- Exercise inputs -
_ _ _
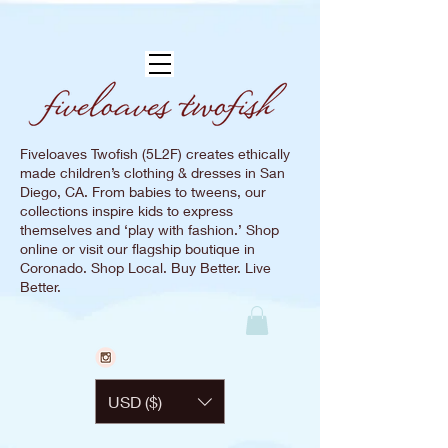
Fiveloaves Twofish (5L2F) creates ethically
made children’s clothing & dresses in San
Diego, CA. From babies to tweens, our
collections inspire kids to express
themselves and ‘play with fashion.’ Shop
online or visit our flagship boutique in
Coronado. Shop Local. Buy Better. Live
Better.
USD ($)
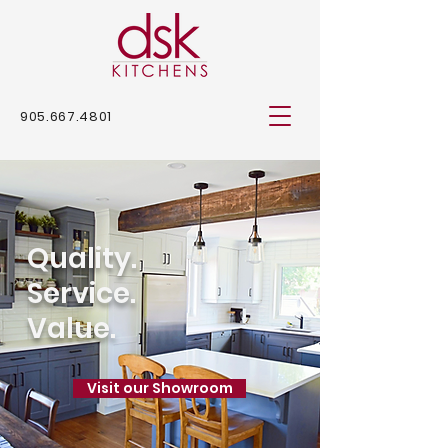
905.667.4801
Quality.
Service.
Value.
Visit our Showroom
_ _ _
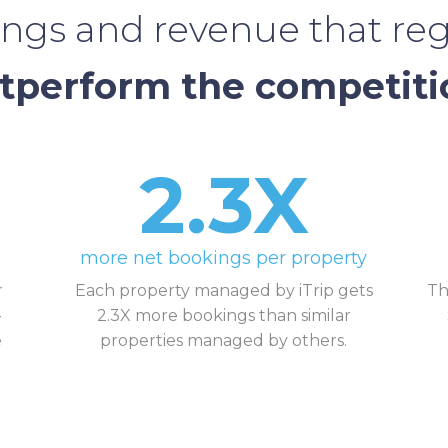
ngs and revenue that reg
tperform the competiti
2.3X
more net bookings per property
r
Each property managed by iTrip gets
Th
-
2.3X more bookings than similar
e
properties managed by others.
_ _ _
- Brief -
Copy the stretch of the records from the line containing "ngs and revenue that reg" through the line containing "properties managed by others.", keeping each line as it appears.

- Written answer -
ngs and revenue that reg
tperform the competiti
2.3X
more net bookings per property
r
Each property managed by iTrip gets
Th
-
2.3X more bookings than similar
e
properties managed by others.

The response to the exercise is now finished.